STATED GOAL ::
Print all of the entries exactly, minus the pictures.

Source data
————
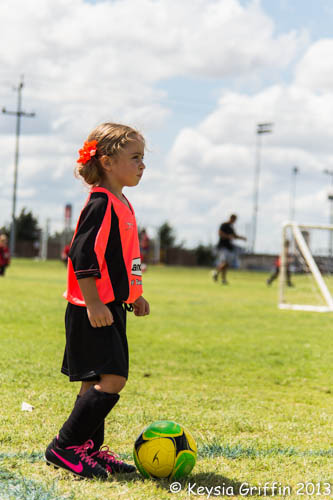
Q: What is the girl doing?
A: Playing football.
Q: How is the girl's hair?
A: Pretty.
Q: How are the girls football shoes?
A: Pink.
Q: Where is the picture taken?
A: Field.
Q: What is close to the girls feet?
A: A football.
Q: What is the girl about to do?
A: Kick the ball.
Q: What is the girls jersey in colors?
A: Orange and black.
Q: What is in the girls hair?
A: A flower.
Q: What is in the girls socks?
A: Shin pads.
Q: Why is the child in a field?
A: To play soccer.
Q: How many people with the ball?
A: One.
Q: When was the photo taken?
A: Day time.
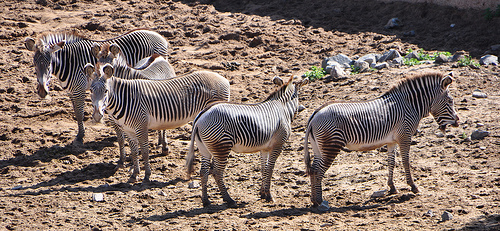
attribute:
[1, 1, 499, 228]
ground — dirt, dirty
————
CORRECT OUTPUT ::
Q: What is the girl doing?
A: Playing football.
Q: How is the girl's hair?
A: Pretty.
Q: How are the girls football shoes?
A: Pink.
Q: Where is the picture taken?
A: Field.
Q: What is close to the girls feet?
A: A football.
Q: What is the girl about to do?
A: Kick the ball.
Q: What is the girls jersey in colors?
A: Orange and black.
Q: What is in the girls hair?
A: A flower.
Q: What is in the girls socks?
A: Shin pads.
Q: Why is the child in a field?
A: To play soccer.
Q: How many people with the ball?
A: One.
Q: When was the photo taken?
A: Day time.
attribute:
[1, 1, 499, 228]
ground — dirt, dirty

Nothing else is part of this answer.